<< Además de ser una de las violaciones más graves a los derechos humanos, el delito constituye un problema de salud pública
La Comisión Permanente aprobó, un dictamen para exhortar a la Secretaría de Salud a fortalecer la normatividad, los lineamientos y la capacitación del personal médico para prevenir, detectar y atender de forma integral los casos de violencia sexual contra niñas, niños y adolescentes.
Conforme al resolutivo, dichos esfuerzos deberán hacerse bajo un enfoque de derechos humanos, perspectiva de género, interés superior de la niñez y el principio de no revictimización.
En el dictamen, las y los legisladores reconocieron que la violencia sexual constituye una de las violaciones más graves a los derechos humanos y un problema de salud pública que requiere una respuesta institucional integral, coordinada y permanente.
Dado que el personal de salud representa, en muchos casos, el primer contacto con las víctimas, el exhorto busca actualizar el conjunto de instrumentos normativos, lineamientos y mecanismos de capacitación que permiten homologar su actuación en la prevención, detección, atención integral y referencia de los casos de violencia sexual.
Lo anterior, con respeto a las atribuciones de la Secretaría de Salud y para evitar imponer obligaciones administrativas adicionales o generar un impacto presupuestario.
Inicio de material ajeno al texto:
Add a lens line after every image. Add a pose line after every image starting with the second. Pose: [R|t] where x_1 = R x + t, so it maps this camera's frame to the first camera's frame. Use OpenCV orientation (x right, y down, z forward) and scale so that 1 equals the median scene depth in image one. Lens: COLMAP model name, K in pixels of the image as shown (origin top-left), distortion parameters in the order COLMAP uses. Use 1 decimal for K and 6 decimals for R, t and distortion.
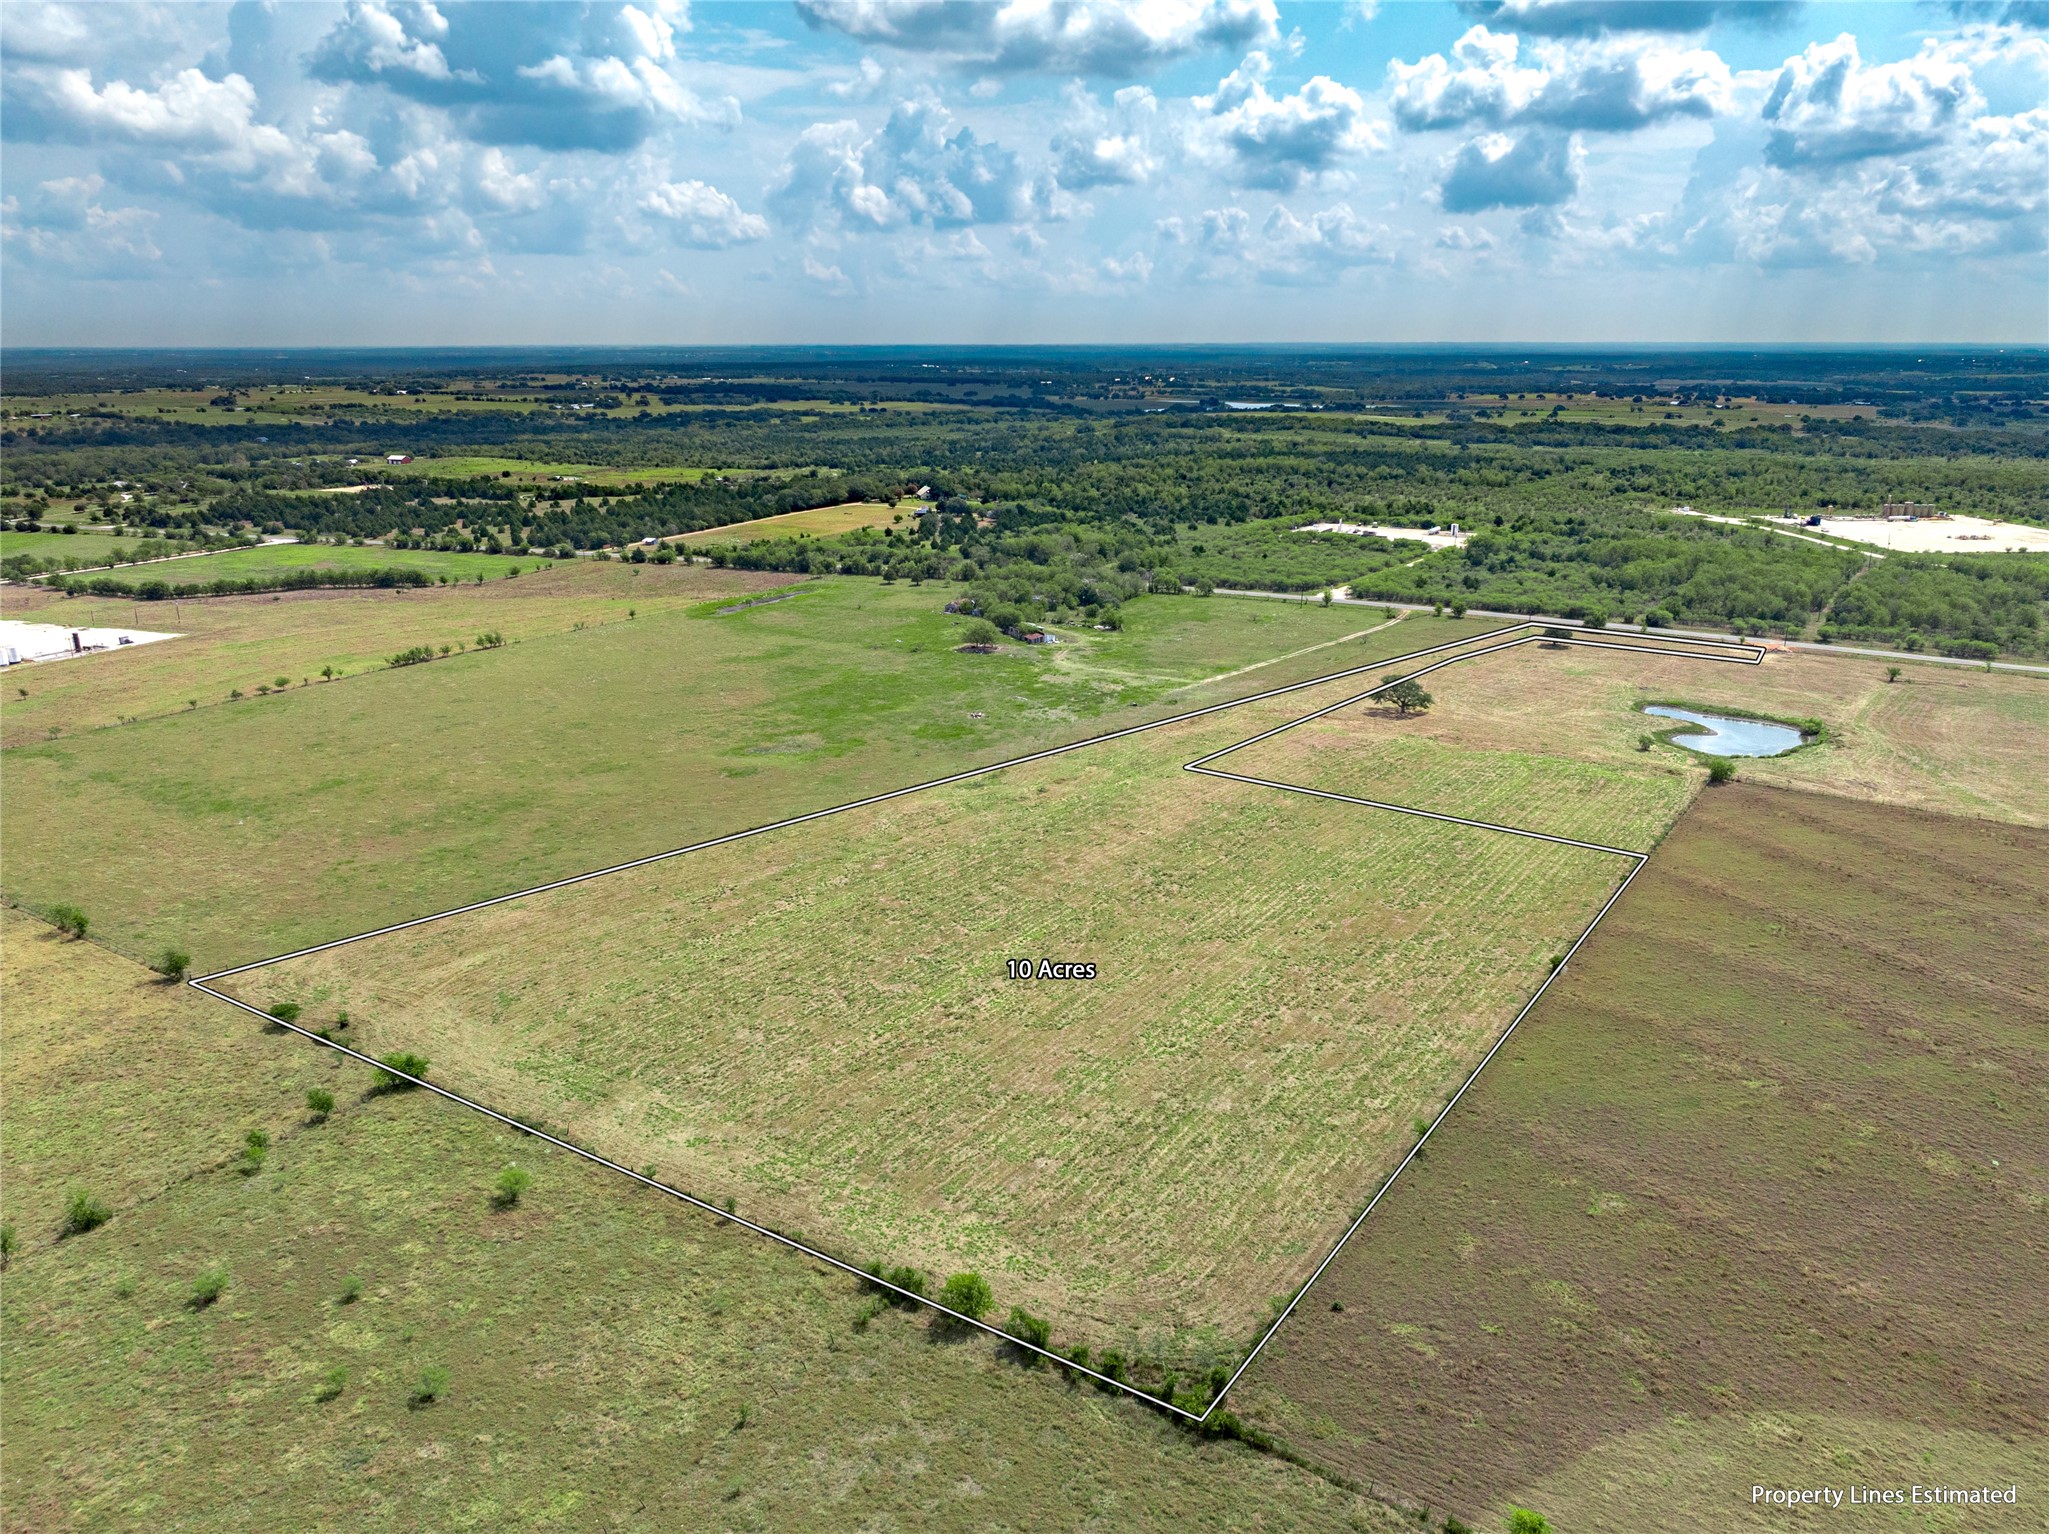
lens RADIAL K [[1476.0, 0, 1024.5], [0, 1476.0, 767.0], [0, 0, 1]] dist [-0.048339, 0.067400]
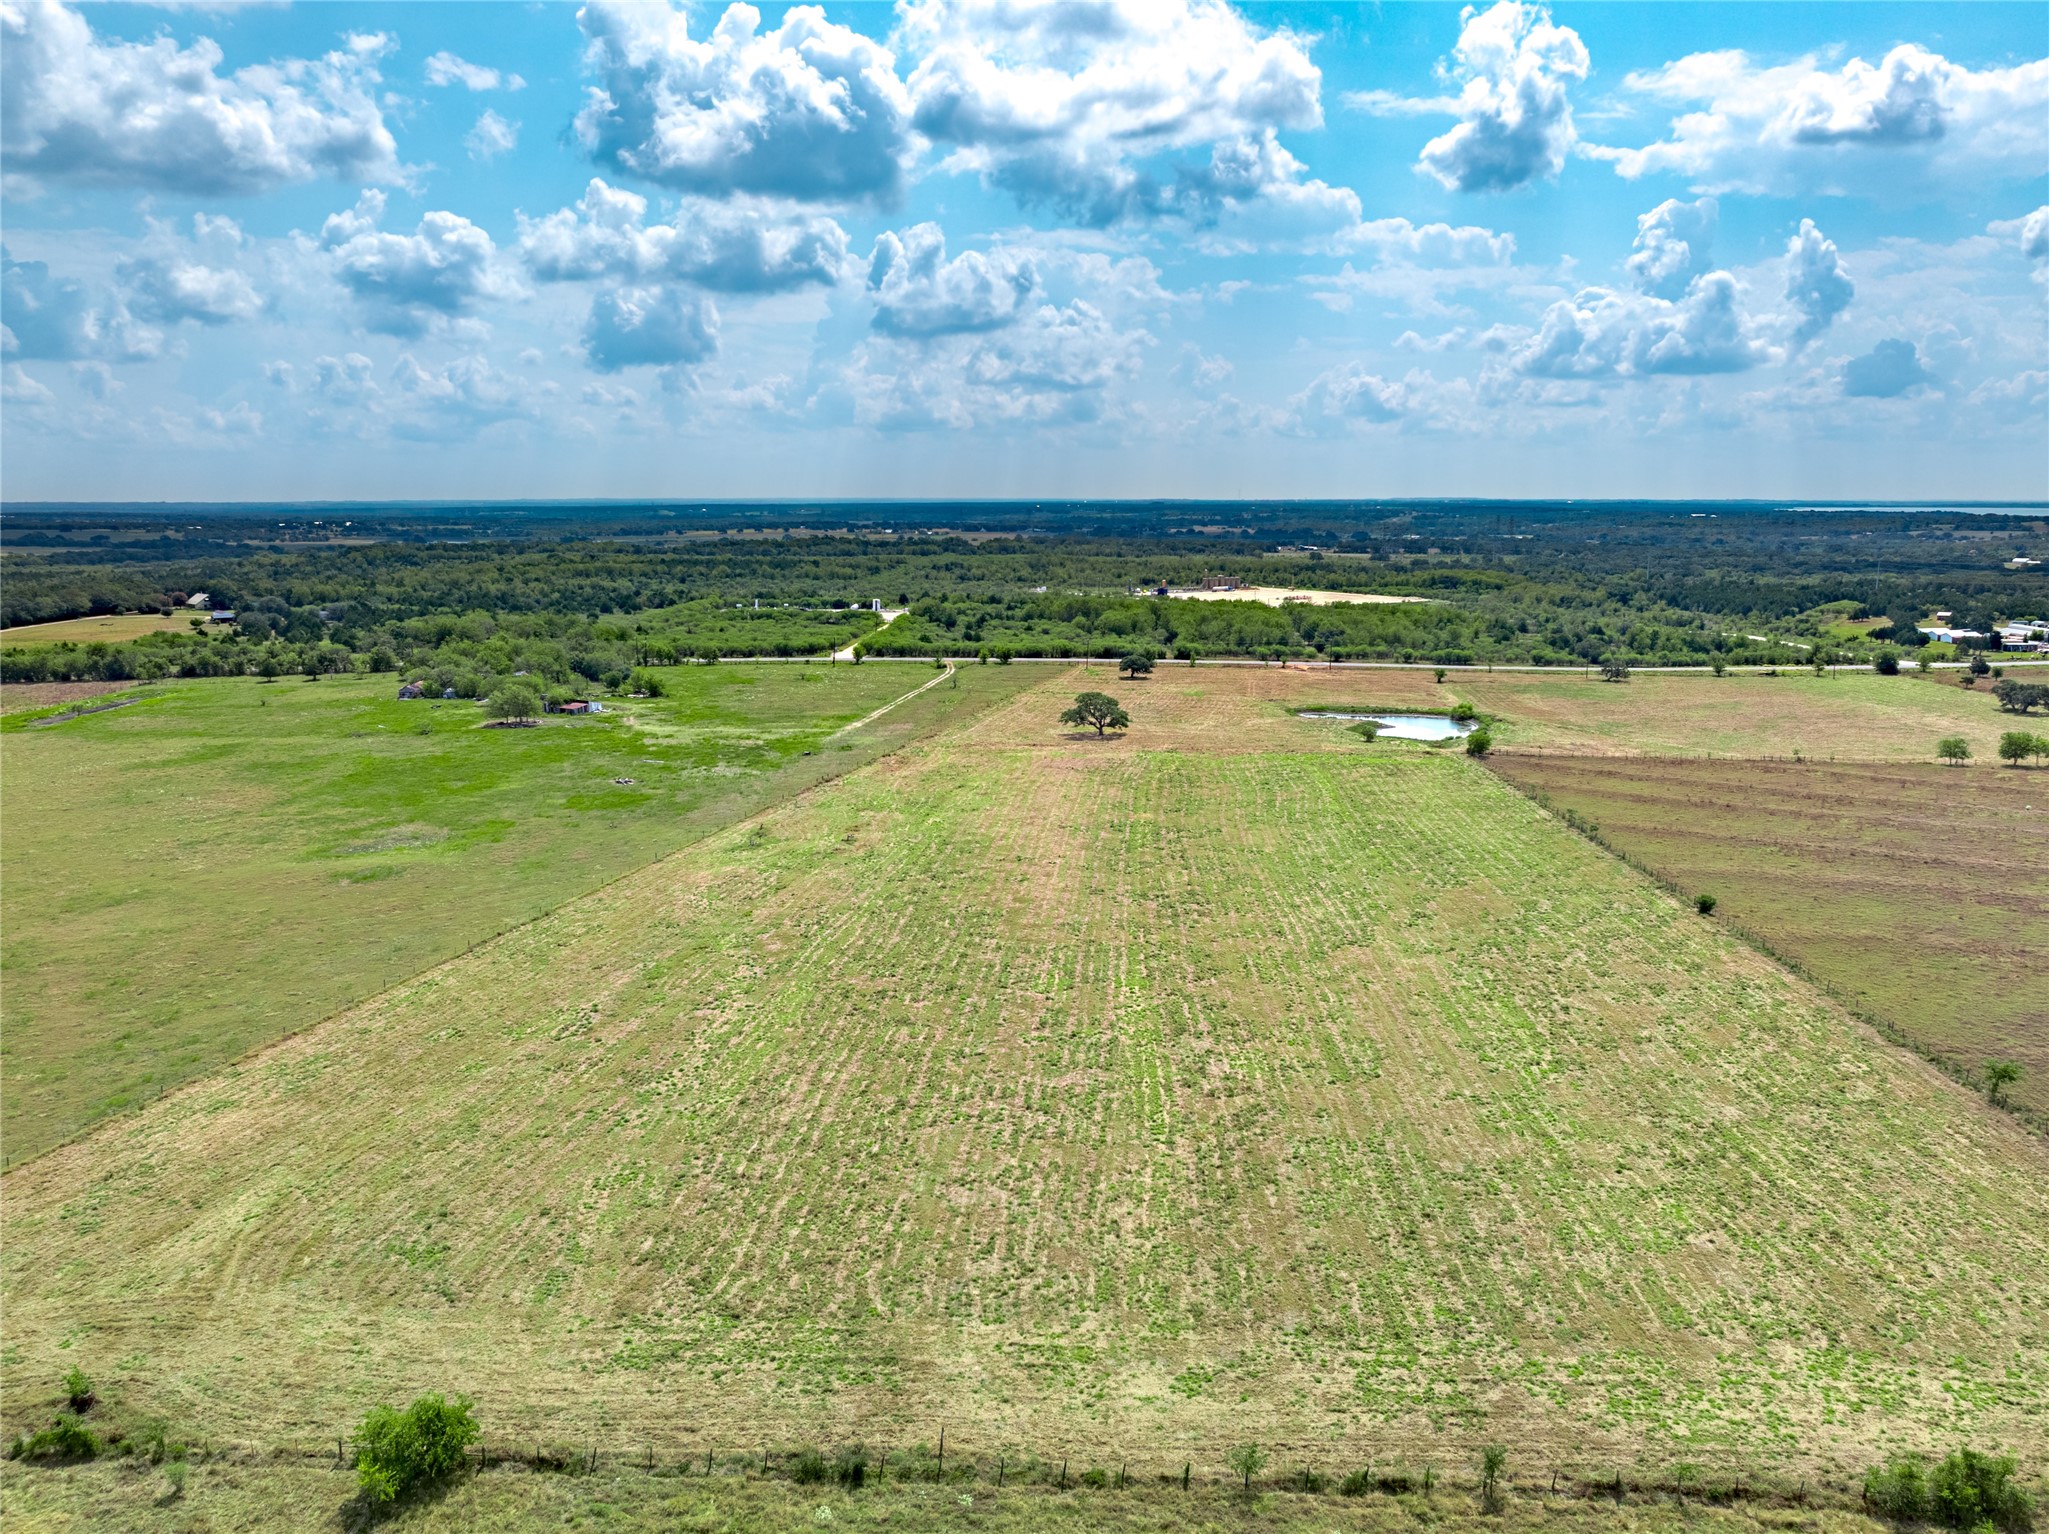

En el documento se destaca la congruencia del dictamen con la Ley General de Salud, la Ley General de Acceso de las Mujeres a una Vida Libre de Violencias y la Ley General de los Derechos de Niñas, Niños y Adolescentes.
Dichos ordenamientos establecen la responsabilidad de las instituciones del Sistema Nacional de Salud de brindar atención integral a las víctimas de violencia, así como de adoptar medidas de prevención, atención y coordinación.